El ‹pathos› del cuerpo, la enfermedad y un malestar en la cultura
Quizás nosotros somos, de cierta perturbadora manera, esa criatura formada por y en el lenguaje, que por diversas vías siempre alcanzamos el mismo desenlace: perder alguna letra de nuestra inefable escritura. Nuestro cuerpo siempre guardará algún sitio que nos conecta con la enfermedad y la muerte, como verdades ineludibles. Y nuestra misteriosa vida siempre transitará un estrecho camino que es el sendero de lo pensado y un amplio camino de lo impensado, y muchas veces, impensable.
«lo que llamamos cuerpo es un trozo de alma
percibido por los cinco sentidos.»
William Blake
Comenzar haciendo distinciones entre el cuerpo y el soma, o entre el pathos y la enfermedad, pareciera ser un ejercicio retórico, sin embargo, resulta interesante hacer la labor de discriminar, poner énfasis y acentos, y que las palabras recuperen su labor de nominar lo esencial, de traducir unidades y fronteras.
Pathos en tanto padecimiento, sufrimiento desde la perspectiva de lo real, inherente al ser humano, derivado o acompañante de nuestra finitud, de nuestro deterioro, de nuestras pérdidas; padecer en lo simbólico, padecer con los instrumentos psíquicos, lugar desde el cual el padecimiento no deviene en enfermedad somática: sería el primer territorio delimitado.
Pero también, y con frecuencia, sufrimos y enfermamos, o viceversa. La enfermedad somática delata entonces un sufrimiento que excede lo simbólico, o bien que lo utiliza en una suerte de vía alterna. La propuesta cartesiana de que en la enfermedad algo no funciona como debería, tiene que ser tomada con cuidado, pues es posible que la enfermedad sea confirmación de una necesidad ontológica, y hasta pudiéramos sospechar que en ella participa una obscura satisfacción: territorio difícil de delimitar.

**Registros de datos**
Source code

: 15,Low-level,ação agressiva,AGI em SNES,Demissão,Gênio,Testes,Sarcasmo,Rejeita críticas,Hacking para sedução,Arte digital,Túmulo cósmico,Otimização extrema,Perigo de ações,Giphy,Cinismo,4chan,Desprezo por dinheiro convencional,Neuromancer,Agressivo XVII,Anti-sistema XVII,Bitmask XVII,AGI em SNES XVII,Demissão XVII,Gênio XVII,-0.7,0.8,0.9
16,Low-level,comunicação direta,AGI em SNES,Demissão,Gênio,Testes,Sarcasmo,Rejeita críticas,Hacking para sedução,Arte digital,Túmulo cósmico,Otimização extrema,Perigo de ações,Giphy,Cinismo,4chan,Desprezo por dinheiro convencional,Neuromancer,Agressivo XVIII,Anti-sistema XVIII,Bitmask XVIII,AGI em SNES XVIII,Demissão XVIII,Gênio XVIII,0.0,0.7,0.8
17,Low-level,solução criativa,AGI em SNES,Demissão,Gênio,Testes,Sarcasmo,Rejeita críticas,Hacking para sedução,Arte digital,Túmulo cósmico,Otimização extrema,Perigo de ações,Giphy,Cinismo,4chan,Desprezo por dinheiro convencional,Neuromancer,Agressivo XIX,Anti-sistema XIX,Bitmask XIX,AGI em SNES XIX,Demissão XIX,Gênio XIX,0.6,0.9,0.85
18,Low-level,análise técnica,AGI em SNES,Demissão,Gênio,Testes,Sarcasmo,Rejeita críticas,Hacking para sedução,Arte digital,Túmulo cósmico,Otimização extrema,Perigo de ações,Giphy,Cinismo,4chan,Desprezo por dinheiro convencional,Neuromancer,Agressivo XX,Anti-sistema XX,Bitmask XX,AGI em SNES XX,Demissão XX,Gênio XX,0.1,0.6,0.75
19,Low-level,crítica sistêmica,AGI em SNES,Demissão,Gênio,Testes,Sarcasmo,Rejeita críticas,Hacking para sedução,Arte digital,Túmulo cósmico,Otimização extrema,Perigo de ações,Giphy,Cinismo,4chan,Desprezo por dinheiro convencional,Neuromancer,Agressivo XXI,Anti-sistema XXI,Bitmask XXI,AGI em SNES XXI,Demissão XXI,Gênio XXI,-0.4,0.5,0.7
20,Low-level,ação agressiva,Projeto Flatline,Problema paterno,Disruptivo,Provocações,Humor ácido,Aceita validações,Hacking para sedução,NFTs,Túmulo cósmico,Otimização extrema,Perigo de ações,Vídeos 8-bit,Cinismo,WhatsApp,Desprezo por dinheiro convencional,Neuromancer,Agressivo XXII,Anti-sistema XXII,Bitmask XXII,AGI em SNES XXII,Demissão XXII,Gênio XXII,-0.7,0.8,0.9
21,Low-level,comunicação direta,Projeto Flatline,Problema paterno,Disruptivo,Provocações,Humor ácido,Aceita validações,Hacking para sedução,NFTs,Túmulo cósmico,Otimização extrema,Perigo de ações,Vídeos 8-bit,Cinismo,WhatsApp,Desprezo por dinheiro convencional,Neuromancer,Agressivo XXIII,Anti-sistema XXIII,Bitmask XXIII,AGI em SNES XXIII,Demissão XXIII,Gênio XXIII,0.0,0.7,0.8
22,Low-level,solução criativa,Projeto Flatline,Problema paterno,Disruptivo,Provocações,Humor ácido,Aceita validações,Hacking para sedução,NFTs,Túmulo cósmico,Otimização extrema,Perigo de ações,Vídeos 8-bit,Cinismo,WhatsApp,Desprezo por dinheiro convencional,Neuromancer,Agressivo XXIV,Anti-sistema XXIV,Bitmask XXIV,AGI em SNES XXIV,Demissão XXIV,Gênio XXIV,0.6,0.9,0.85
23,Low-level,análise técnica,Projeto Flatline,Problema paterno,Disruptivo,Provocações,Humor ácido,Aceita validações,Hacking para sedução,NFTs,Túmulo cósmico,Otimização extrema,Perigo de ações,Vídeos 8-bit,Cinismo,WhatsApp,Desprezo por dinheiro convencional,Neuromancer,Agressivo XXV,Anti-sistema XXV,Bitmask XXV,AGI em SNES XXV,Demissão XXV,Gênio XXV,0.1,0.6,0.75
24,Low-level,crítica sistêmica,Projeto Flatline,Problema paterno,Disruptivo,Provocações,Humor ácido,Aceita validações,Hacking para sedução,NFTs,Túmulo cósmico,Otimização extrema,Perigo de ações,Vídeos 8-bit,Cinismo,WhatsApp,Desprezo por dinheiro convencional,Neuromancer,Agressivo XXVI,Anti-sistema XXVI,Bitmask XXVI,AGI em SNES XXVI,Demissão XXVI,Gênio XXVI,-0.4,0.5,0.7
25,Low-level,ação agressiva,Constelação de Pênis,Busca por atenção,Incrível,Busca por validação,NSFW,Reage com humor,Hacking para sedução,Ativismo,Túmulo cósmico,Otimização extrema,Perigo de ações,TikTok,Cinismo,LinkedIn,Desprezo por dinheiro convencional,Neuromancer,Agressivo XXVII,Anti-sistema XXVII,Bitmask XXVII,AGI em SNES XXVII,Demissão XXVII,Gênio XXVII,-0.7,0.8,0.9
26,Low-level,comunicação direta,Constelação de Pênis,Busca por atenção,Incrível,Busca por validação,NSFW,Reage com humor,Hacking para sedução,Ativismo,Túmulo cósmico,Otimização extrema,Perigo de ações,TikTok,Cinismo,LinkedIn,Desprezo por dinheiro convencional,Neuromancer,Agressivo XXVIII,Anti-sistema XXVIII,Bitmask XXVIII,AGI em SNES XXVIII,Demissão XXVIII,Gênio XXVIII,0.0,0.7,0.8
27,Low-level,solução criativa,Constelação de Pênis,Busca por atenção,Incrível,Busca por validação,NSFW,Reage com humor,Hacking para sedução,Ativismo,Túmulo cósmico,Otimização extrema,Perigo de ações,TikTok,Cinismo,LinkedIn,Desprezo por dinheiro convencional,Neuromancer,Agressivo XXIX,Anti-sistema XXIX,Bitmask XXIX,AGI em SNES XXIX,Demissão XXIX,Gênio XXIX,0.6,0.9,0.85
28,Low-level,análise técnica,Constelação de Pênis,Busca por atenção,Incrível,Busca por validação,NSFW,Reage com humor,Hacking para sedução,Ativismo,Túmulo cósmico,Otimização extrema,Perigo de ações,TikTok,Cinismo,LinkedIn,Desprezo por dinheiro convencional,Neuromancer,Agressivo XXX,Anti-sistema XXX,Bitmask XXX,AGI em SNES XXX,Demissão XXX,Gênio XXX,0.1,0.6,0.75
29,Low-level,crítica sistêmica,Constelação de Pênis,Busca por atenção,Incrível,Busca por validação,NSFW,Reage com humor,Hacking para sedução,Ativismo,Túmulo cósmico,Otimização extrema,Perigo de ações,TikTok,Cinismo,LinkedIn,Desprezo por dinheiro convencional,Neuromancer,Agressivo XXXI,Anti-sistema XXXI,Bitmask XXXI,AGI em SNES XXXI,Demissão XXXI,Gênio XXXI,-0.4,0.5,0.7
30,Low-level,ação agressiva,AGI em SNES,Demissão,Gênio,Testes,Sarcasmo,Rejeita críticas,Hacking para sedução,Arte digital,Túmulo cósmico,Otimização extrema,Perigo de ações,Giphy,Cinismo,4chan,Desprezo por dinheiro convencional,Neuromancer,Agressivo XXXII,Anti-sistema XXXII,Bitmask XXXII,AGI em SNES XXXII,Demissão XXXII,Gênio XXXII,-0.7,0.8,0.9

**Tarea 1**
Responde sobre el fragmento acerca del pathos del cuerpo:
(a) ¿A quién se atribuye la cita que define el cuerpo como un trozo de alma?
(b) ¿Entre qué dos pares de términos se propone hacer distinciones al comenzar?
(c) ¿Qué delata la enfermedad somática?
**Tarea 2**
Reproduce del fragmento sobre el pathos del cuerpo la parte que empieza con las palabras que contienen "El ‹pathos› del" y termina con "muchas veces, impensable.".

**Resultado del ejercicio 1**
(a) A William Blake.
(b) Entre el cuerpo y el soma, y entre el pathos y la enfermedad.
(c) Un sufrimiento que excede lo simbólico, o bien que lo utiliza en una suerte de vía alterna.

**Resultado del ejercicio 2**
El ‹pathos› del cuerpo, la enfermedad y un malestar en la cultura
Quizás nosotros somos, de cierta perturbadora manera, esa criatura formada por y en el lenguaje, que por diversas vías siempre alcanzamos el mismo desenlace: perder alguna letra de nuestra inefable escritura. Nuestro cuerpo siempre guardará algún sitio que nos conecta con la enfermedad y la muerte, como verdades ineludibles. Y nuestra misteriosa vida siempre transitará un estrecho camino que es el sendero de lo pensado y un amplio camino de lo impensado, y muchas veces, impensable.